- **Prompt**: Print the data exactly, leaving nothing out.

- **Supplied records**:
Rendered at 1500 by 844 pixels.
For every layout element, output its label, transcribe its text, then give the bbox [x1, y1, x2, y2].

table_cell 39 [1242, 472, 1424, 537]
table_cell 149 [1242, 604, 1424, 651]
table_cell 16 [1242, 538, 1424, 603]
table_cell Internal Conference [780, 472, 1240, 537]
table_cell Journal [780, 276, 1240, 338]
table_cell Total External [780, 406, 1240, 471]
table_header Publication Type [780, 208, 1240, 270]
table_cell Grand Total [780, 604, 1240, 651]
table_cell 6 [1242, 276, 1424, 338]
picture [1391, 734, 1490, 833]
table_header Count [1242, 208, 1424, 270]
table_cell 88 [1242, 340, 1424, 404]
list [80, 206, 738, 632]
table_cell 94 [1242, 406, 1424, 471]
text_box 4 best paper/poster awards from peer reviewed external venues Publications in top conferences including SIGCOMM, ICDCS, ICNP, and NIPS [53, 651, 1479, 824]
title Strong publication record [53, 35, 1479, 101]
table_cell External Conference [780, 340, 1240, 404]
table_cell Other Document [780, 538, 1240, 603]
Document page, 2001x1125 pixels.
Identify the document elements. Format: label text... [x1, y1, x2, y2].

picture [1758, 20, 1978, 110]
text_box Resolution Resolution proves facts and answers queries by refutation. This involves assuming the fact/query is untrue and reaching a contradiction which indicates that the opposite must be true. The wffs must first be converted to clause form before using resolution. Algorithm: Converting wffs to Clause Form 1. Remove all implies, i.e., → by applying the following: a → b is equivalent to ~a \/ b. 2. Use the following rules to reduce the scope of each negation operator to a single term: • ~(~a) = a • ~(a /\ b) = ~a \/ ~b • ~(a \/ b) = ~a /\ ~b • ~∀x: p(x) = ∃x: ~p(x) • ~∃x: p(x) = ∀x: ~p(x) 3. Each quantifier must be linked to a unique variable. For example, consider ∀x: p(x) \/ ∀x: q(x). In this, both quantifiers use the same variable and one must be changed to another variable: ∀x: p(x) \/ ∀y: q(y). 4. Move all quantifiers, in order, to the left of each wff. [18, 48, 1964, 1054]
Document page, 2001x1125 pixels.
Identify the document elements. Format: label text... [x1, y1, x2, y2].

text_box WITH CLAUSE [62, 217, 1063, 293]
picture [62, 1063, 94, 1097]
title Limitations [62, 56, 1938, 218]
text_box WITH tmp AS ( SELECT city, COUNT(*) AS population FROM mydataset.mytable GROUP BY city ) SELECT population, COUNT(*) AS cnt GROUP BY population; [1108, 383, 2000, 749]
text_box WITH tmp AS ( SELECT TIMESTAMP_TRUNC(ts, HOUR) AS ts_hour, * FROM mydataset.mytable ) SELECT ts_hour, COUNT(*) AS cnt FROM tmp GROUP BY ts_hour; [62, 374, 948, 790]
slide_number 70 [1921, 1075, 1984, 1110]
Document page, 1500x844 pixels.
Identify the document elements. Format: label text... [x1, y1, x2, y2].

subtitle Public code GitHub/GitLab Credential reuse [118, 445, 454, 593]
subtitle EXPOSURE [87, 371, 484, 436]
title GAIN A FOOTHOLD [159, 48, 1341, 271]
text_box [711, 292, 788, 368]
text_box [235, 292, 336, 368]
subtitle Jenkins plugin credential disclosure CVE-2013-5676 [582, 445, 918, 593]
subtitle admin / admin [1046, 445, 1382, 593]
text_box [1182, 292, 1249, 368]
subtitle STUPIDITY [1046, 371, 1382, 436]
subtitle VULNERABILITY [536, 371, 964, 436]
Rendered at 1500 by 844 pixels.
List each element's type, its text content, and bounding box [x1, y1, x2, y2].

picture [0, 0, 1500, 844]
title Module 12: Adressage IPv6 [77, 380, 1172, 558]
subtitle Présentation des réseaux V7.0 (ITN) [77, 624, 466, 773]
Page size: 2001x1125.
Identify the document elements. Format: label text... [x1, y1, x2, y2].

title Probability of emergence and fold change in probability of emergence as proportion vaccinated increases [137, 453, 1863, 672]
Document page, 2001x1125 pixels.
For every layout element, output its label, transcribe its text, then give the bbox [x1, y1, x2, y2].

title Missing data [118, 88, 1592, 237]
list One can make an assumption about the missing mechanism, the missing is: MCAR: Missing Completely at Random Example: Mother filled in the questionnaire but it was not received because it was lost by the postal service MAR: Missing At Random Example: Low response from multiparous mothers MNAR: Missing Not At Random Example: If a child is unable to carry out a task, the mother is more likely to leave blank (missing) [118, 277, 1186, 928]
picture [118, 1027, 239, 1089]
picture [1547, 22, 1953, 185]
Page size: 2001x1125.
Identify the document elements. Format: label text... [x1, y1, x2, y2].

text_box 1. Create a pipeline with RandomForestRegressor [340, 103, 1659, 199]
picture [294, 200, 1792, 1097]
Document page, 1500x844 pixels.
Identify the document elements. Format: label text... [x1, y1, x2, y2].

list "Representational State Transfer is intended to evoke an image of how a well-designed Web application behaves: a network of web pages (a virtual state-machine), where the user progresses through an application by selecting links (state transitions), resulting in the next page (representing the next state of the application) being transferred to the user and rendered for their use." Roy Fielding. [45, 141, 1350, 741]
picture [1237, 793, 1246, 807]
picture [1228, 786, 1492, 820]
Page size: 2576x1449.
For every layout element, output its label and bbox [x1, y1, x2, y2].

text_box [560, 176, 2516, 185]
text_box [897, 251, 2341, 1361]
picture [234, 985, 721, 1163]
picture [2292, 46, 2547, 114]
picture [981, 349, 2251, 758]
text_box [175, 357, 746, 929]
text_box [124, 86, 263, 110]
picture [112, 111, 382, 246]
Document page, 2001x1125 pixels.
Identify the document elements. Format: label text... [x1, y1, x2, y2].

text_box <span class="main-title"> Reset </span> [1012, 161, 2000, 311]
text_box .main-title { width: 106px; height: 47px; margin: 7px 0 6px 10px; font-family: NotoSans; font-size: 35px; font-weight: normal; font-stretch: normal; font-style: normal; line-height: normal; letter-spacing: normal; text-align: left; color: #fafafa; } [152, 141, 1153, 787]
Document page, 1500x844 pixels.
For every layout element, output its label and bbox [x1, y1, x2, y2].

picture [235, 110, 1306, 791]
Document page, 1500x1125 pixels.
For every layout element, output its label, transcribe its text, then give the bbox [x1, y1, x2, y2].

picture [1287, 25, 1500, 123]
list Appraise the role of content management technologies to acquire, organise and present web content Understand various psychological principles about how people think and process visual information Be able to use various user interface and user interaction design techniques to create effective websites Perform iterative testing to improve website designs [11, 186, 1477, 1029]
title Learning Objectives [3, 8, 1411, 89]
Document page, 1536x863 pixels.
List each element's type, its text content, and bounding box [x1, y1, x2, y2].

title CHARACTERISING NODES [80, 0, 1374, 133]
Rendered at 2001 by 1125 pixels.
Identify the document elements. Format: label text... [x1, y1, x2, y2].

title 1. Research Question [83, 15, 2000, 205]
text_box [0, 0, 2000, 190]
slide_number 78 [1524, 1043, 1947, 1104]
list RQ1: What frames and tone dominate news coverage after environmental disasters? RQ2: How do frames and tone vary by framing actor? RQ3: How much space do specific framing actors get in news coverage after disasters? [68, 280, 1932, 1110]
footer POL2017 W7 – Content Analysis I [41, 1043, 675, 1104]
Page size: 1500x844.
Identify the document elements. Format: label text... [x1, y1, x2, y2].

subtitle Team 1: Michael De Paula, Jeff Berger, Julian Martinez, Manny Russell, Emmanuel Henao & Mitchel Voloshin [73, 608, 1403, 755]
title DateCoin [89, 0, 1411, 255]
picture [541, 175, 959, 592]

- **Result of this task**:
Rendered at 1500 by 844 pixels.
For every layout element, output its label, transcribe its text, then give the bbox [x1, y1, x2, y2].

table_cell 39 [1242, 472, 1424, 537]
table_cell 149 [1242, 604, 1424, 651]
table_cell 16 [1242, 538, 1424, 603]
table_cell Internal Conference [780, 472, 1240, 537]
table_cell Journal [780, 276, 1240, 338]
table_cell Total External [780, 406, 1240, 471]
table_header Publication Type [780, 208, 1240, 270]
table_cell Grand Total [780, 604, 1240, 651]
table_cell 6 [1242, 276, 1424, 338]
picture [1391, 734, 1490, 833]
table_header Count [1242, 208, 1424, 270]
table_cell 88 [1242, 340, 1424, 404]
list [80, 206, 738, 632]
table_cell 94 [1242, 406, 1424, 471]
text_box 4 best paper/poster awards from peer reviewed external venues Publications in top conferences including SIGCOMM, ICDCS, ICNP, and NIPS [53, 651, 1479, 824]
title Strong publication record [53, 35, 1479, 101]
table_cell External Conference [780, 340, 1240, 404]
table_cell Other Document [780, 538, 1240, 603]
Document page, 2001x1125 pixels.
Identify the document elements. Format: label text... [x1, y1, x2, y2].

picture [1758, 20, 1978, 110]
text_box Resolution Resolution proves facts and answers queries by refutation. This involves assuming the fact/query is untrue and reaching a contradiction which indicates that the opposite must be true. The wffs must first be converted to clause form before using resolution. Algorithm: Converting wffs to Clause Form 1. Remove all implies, i.e., → by applying the following: a → b is equivalent to ~a \/ b. 2. Use the following rules to reduce the scope of each negation operator to a single term: • ~(~a) = a • ~(a /\ b) = ~a \/ ~b • ~(a \/ b) = ~a /\ ~b • ~∀x: p(x) = ∃x: ~p(x) • ~∃x: p(x) = ∀x: ~p(x) 3. Each quantifier must be linked to a unique variable. For example, consider ∀x: p(x) \/ ∀x: q(x). In this, both quantifiers use the same variable and one must be changed to another variable: ∀x: p(x) \/ ∀y: q(y). 4. Move all quantifiers, in order, to the left of each wff. [18, 48, 1964, 1054]
Document page, 2001x1125 pixels.
Identify the document elements. Format: label text... [x1, y1, x2, y2].

text_box WITH CLAUSE [62, 217, 1063, 293]
picture [62, 1063, 94, 1097]
title Limitations [62, 56, 1938, 218]
text_box WITH tmp AS ( SELECT city, COUNT(*) AS population FROM mydataset.mytable GROUP BY city ) SELECT population, COUNT(*) AS cnt GROUP BY population; [1108, 383, 2000, 749]
text_box WITH tmp AS ( SELECT TIMESTAMP_TRUNC(ts, HOUR) AS ts_hour, * FROM mydataset.mytable ) SELECT ts_hour, COUNT(*) AS cnt FROM tmp GROUP BY ts_hour; [62, 374, 948, 790]
slide_number 70 [1921, 1075, 1984, 1110]
Document page, 1500x844 pixels.
Identify the document elements. Format: label text... [x1, y1, x2, y2].

subtitle Public code GitHub/GitLab Credential reuse [118, 445, 454, 593]
subtitle EXPOSURE [87, 371, 484, 436]
title GAIN A FOOTHOLD [159, 48, 1341, 271]
text_box [711, 292, 788, 368]
text_box [235, 292, 336, 368]
subtitle Jenkins plugin credential disclosure CVE-2013-5676 [582, 445, 918, 593]
subtitle admin / admin [1046, 445, 1382, 593]
text_box [1182, 292, 1249, 368]
subtitle STUPIDITY [1046, 371, 1382, 436]
subtitle VULNERABILITY [536, 371, 964, 436]
Rendered at 1500 by 844 pixels.
List each element's type, its text content, and bounding box [x1, y1, x2, y2].

picture [0, 0, 1500, 844]
title Module 12: Adressage IPv6 [77, 380, 1172, 558]
subtitle Présentation des réseaux V7.0 (ITN) [77, 624, 466, 773]
Page size: 2001x1125.
Identify the document elements. Format: label text... [x1, y1, x2, y2].

title Probability of emergence and fold change in probability of emergence as proportion vaccinated increases [137, 453, 1863, 672]
Document page, 2001x1125 pixels.
For every layout element, output its label, transcribe its text, then give the bbox [x1, y1, x2, y2].

title Missing data [118, 88, 1592, 237]
list One can make an assumption about the missing mechanism, the missing is: MCAR: Missing Completely at Random Example: Mother filled in the questionnaire but it was not received because it was lost by the postal service MAR: Missing At Random Example: Low response from multiparous mothers MNAR: Missing Not At Random Example: If a child is unable to carry out a task, the mother is more likely to leave blank (missing) [118, 277, 1186, 928]
picture [118, 1027, 239, 1089]
picture [1547, 22, 1953, 185]
Page size: 2001x1125.
Identify the document elements. Format: label text... [x1, y1, x2, y2].

text_box 1. Create a pipeline with RandomForestRegressor [340, 103, 1659, 199]
picture [294, 200, 1792, 1097]
Document page, 1500x844 pixels.
Identify the document elements. Format: label text... [x1, y1, x2, y2].

list "Representational State Transfer is intended to evoke an image of how a well-designed Web application behaves: a network of web pages (a virtual state-machine), where the user progresses through an application by selecting links (state transitions), resulting in the next page (representing the next state of the application) being transferred to the user and rendered for their use." Roy Fielding. [45, 141, 1350, 741]
picture [1237, 793, 1246, 807]
picture [1228, 786, 1492, 820]
Page size: 2576x1449.
For every layout element, output its label and bbox [x1, y1, x2, y2].

text_box [560, 176, 2516, 185]
text_box [897, 251, 2341, 1361]
picture [234, 985, 721, 1163]
picture [2292, 46, 2547, 114]
picture [981, 349, 2251, 758]
text_box [175, 357, 746, 929]
text_box [124, 86, 263, 110]
picture [112, 111, 382, 246]
Document page, 2001x1125 pixels.
Identify the document elements. Format: label text... [x1, y1, x2, y2].

text_box <span class="main-title"> Reset </span> [1012, 161, 2000, 311]
text_box .main-title { width: 106px; height: 47px; margin: 7px 0 6px 10px; font-family: NotoSans; font-size: 35px; font-weight: normal; font-stretch: normal; font-style: normal; line-height: normal; letter-spacing: normal; text-align: left; color: #fafafa; } [152, 141, 1153, 787]
Document page, 1500x844 pixels.
For every layout element, output its label and bbox [x1, y1, x2, y2].

picture [235, 110, 1306, 791]
Document page, 1500x1125 pixels.
For every layout element, output its label, transcribe its text, then give the bbox [x1, y1, x2, y2].

picture [1287, 25, 1500, 123]
list Appraise the role of content management technologies to acquire, organise and present web content Understand various psychological principles about how people think and process visual information Be able to use various user interface and user interaction design techniques to create effective websites Perform iterative testing to improve website designs [11, 186, 1477, 1029]
title Learning Objectives [3, 8, 1411, 89]
Document page, 1536x863 pixels.
List each element's type, its text content, and bounding box [x1, y1, x2, y2].

title CHARACTERISING NODES [80, 0, 1374, 133]
Rendered at 2001 by 1125 pixels.
Identify the document elements. Format: label text... [x1, y1, x2, y2].

title 1. Research Question [83, 15, 2000, 205]
text_box [0, 0, 2000, 190]
slide_number 78 [1524, 1043, 1947, 1104]
list RQ1: What frames and tone dominate news coverage after environmental disasters? RQ2: How do frames and tone vary by framing actor? RQ3: How much space do specific framing actors get in news coverage after disasters? [68, 280, 1932, 1110]
footer POL2017 W7 – Content Analysis I [41, 1043, 675, 1104]
Page size: 1500x844.
Identify the document elements. Format: label text... [x1, y1, x2, y2].

subtitle Team 1: Michael De Paula, Jeff Berger, Julian Martinez, Manny Russell, Emmanuel Henao & Mitchel Voloshin [73, 608, 1403, 755]
title DateCoin [89, 0, 1411, 255]
picture [541, 175, 959, 592]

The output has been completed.